Tuesday, 26 June 2012

EIFF 7: Into the woods

Monday was a busy day here at the EIFF, with four movies plus interviews with two sets of actors. First I spoke with rising stars Cristian Cooke and Harry McEntire about their film Unconditional, and then I interviewed Eva Birthistle, Carlos Acosta and Christopher Simpson (plus director John Roberts and producer Jonathan Rae) from Day of the Flowers. The latter had its world premiere here last night, followed by a Cuban-themed party at The Caves. Meanwhile it's yet another sunny day in Edinburgh - I've only used my umbrella once in the past week...

Home for the Weekend
dir Hans-Christian Schmid; with Lars Eidinger, Corinna Harfouch 12/Ger ****
When a family reunites for a weekend, everyone is hiding a secret, trying to protect their mentally unstable mother (Harfouch), who is feeling great and has decided to go off her meds. And for her husband, their two sons and their partners, there will be serious ground-shifting consequences. Schmid directs this with an easy touch that never feels too heavy even though the themes are rather intense. Each character is going through some sort of major transition, and it doesn't go as expected for any of them. Along the way, the cast's fine performances and Schmid's stylish direction reveal all kinds of details, most notably in the interaction between these family members. They fully recognise each others' flaws, but love each other anyway.

Life Just Is
dir Alex Barrett; with Paul Nicholls, Jayne Wisener 12/UK **.
Filmmaker Barrett ambitiously tackles some enormous themes in this very low-budget debut. We may be distracted by the simplistic sets and inexperienced writing and acting, but if we pay attention, there's plenty going on to engage us as a group of five London friends in their mid-20s grapple with their mortality, faith and purpose. Each is a specific type of person, which makes their close friendship a little unlikely, but the core question is a strong one: when do we have to stop looking to the future for our identity and realise that we are already who we are? Yes, this means that the film is packed with conversation, often extremely awkward and strained. And while Barrett may shy away from gritty reality and the potent force of sexuality, he at least gets us thing about things in ways few films ever do.

Sun Don't Shine
dir Amy Seimetz; with Kate Lynn Shell, Kentucker Audley 12/US ***
With a fiercely inventive experimental style, Seimetz tells a story of two young lovers on the run across sun-bleached Florida. Soaked in sweat, this isn't the likeliest couple: Crystal (Shell) is a purely emotional woman who reacts wildly to everything that happens, while Leo (Audley) is rational to the point that we wonder if he really cares for her at all. The reason for their frantic road trip are a bit murky, but there's a gun in the glovebox and a body in the boot, and Crystal is certainly not happy that they're visiting Leo's ex along the way to get an alibi. Seimetz shoots this in grainy, blinding light, with sparse, softly spoken dialog and vivid physicality that lets the actors create memorable archetypes who clash so regularly that we know this can't possibly end well for them. But their odyssey is compelling to watch, especially since it's probably impossible not to take sides in every argument.

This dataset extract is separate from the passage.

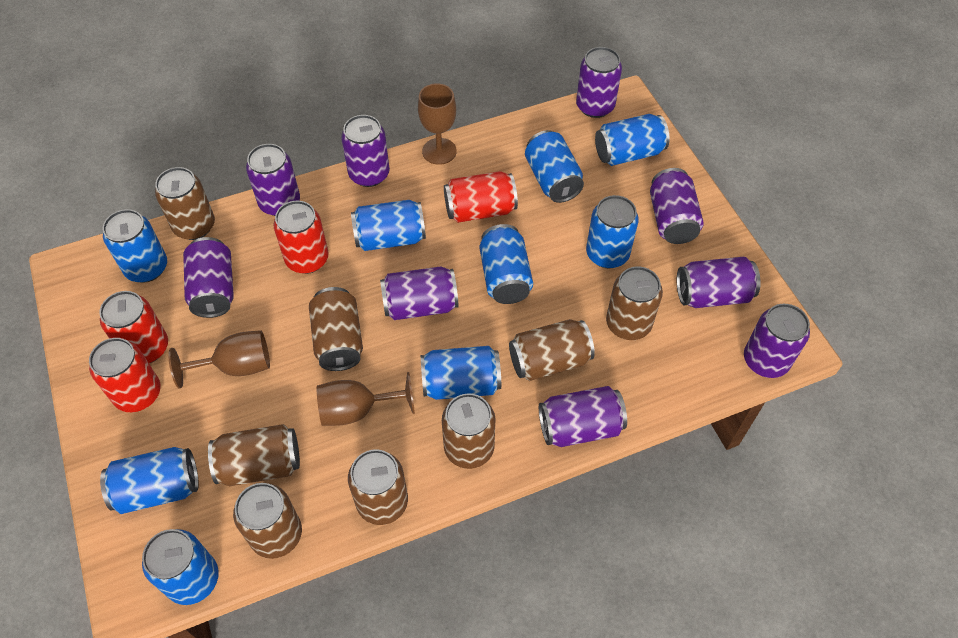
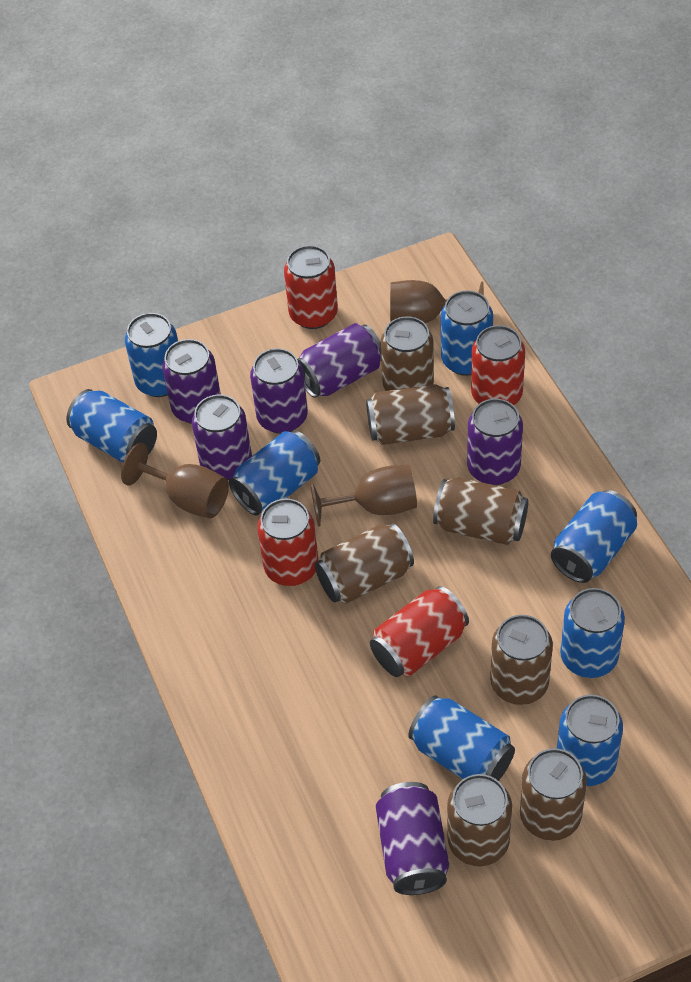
blue can: 9 -> 8
brown can: 8 -> 7
purple can: 9 -> 6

dir Wojclech Smarzowski; with Marcin Dorocinski, Agata Kulesza 11/Pol ****
There's a beautifully affirming story lurking inside this brutal, grim movie set at the end of WWII, when the fate of Poland's German-speaking Masurian region hung in the balance. At the centre is ex-soldier Tadek (Dorocinski), who decides to stay and help shattered Masurian widow Rose (Kulesza) on her pillaged farm. After the brutality of the Soviet army, Rose is now being persecuted by the Poles, and Tadek is drawn into her struggle, which is often hideously violent. Shot in near monochrome, the film looks almost as bleak as Rose's life, which seems to go from one awful event to something even worse, engulfing Tadek and her neighbours. It's pretty relentless, and the glimmers of happiness along the way only make the next horror that much worse. But at its centre this finely crafted and acted film has a real humanity to it.